→ **WHAT IS EXPECTED**
Where a record contains a picture, omit the picture and repeat the rest exactly.

Collection entries
BEGIN

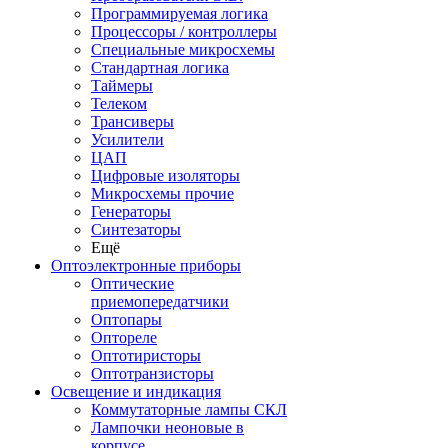
Программируемая логика
Процессоры / контроллеры
Специальные микросхемы
Стандартная логика
Таймеры
Телеком
Трансиверы
Усилители
ЦАП
Цифровые изоляторы
Микросхемы прочие
Генераторы
Синтезаторы
Ещё
Оптоэлектронные приборы
Оптические
приемопередатчики
Оптопары
Оптореле
Оптотиристоры
Оптотранзисторы
Освещение и индикация
Коммутаторные лампы СКЛ
Лампочки неоновые в
корпусе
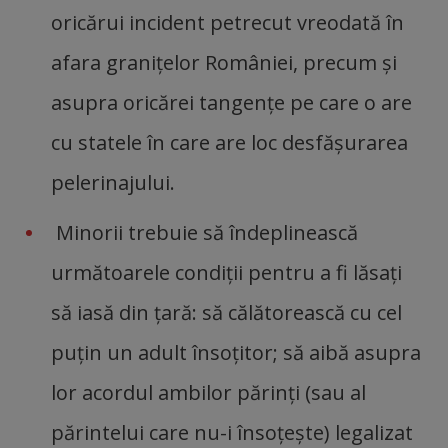
oricărui incident petrecut vreodată în
afara graniţelor României, precum şi
asupra oricărei tangenţe pe care o are
cu statele în care are loc desfăşurarea
pelerinajului.
Minorii trebuie să îndeplinească
următoarele condiţii pentru a fi lăsaţi
să iasă din ţară: să călătorească cu cel
puţin un adult însoţitor; să aibă asupra
lor acordul ambilor părinţi (sau al
părintelui care nu-i însoţeşte) legalizat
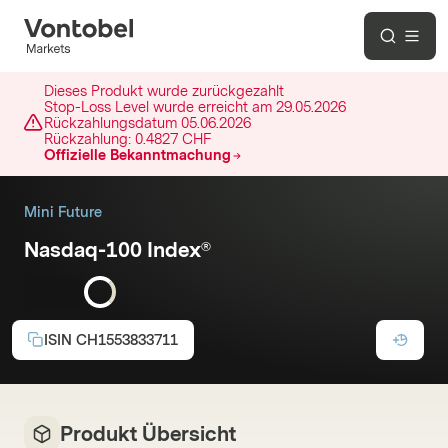
Dieses Produkt wurde zurückgezahlt
Stop-Loss Level wurde erreicht am
29.05.2026
Rückzahlungsdatum
05.06.2026
Rückzahlung:
0.4827 CHF
Offizielle Bekanntmachung
Mini Future
Nasdaq-100 Index®
Short
ISIN
CH1553833711
Produkt Übersicht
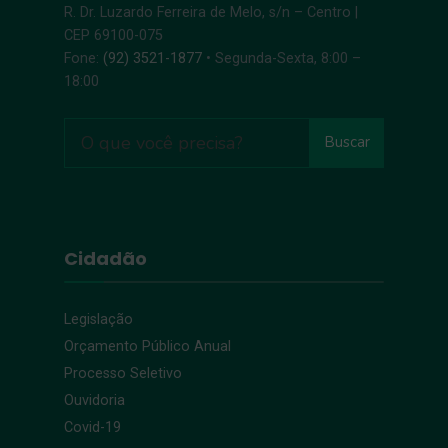
R. Dr. Luzardo Ferreira de Melo, s/n – Centro |
CEP 69100-075
Fone:
(92) 3521-1877
• Segunda-Sexta, 8:00 –
18:00
Buscar
Cidadão
Legislação
Orçamento Público Anual
Processo Seletivo
Ouvidoria
Covid-19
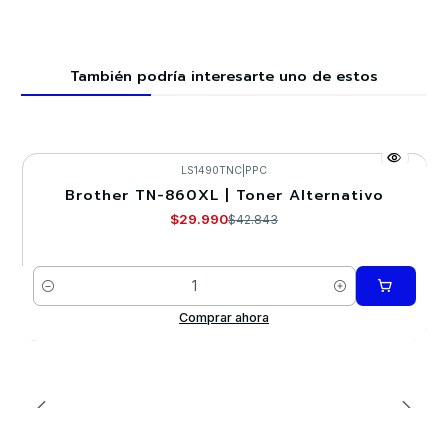
También podría interesarte uno de estos
LS1490TNC
|
PPC
Brother TN-860XL | Toner Alternativo
-30%
$29.990
$42.843
Cantidad
Comprar ahora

END

→ **ANSWER AREA**
Программируемая логика
Процессоры / контроллеры
Специальные микросхемы
Стандартная логика
Таймеры
Телеком
Трансиверы
Усилители
ЦАП
Цифровые изоляторы
Микросхемы прочие
Генераторы
Синтезаторы
Ещё
Оптоэлектронные приборы
Оптические
приемопередатчики
Оптопары
Оптореле
Оптотиристоры
Оптотранзисторы
Освещение и индикация
Коммутаторные лампы СКЛ
Лампочки неоновые в
корпусе
oricărui incident petrecut vreodată în
afara graniţelor României, precum şi
asupra oricărei tangenţe pe care o are
cu statele în care are loc desfăşurarea
pelerinajului.
Minorii trebuie să îndeplinească
următoarele condiţii pentru a fi lăsaţi
să iasă din ţară: să călătorească cu cel
puţin un adult însoţitor; să aibă asupra
lor acordul ambilor părinţi (sau al
părintelui care nu-i însoţeşte) legalizat
Dieses Produkt wurde zurückgezahlt
Stop-Loss Level wurde erreicht am
29.05.2026
Rückzahlungsdatum
05.06.2026
Rückzahlung:
0.4827 CHF
Offizielle Bekanntmachung
Mini Future
Nasdaq-100 Index®
Short
ISIN
CH1553833711
Produkt Übersicht
R. Dr. Luzardo Ferreira de Melo, s/n – Centro |
CEP 69100-075
Fone:
(92) 3521-1877
• Segunda-Sexta, 8:00 –
18:00
Buscar
Cidadão
Legislação
Orçamento Público Anual
Processo Seletivo
Ouvidoria
Covid-19
También podría interesarte uno de estos
LS1490TNC
|
PPC
Brother TN-860XL | Toner Alternativo
-30%
$29.990
$42.843
Cantidad
Comprar ahora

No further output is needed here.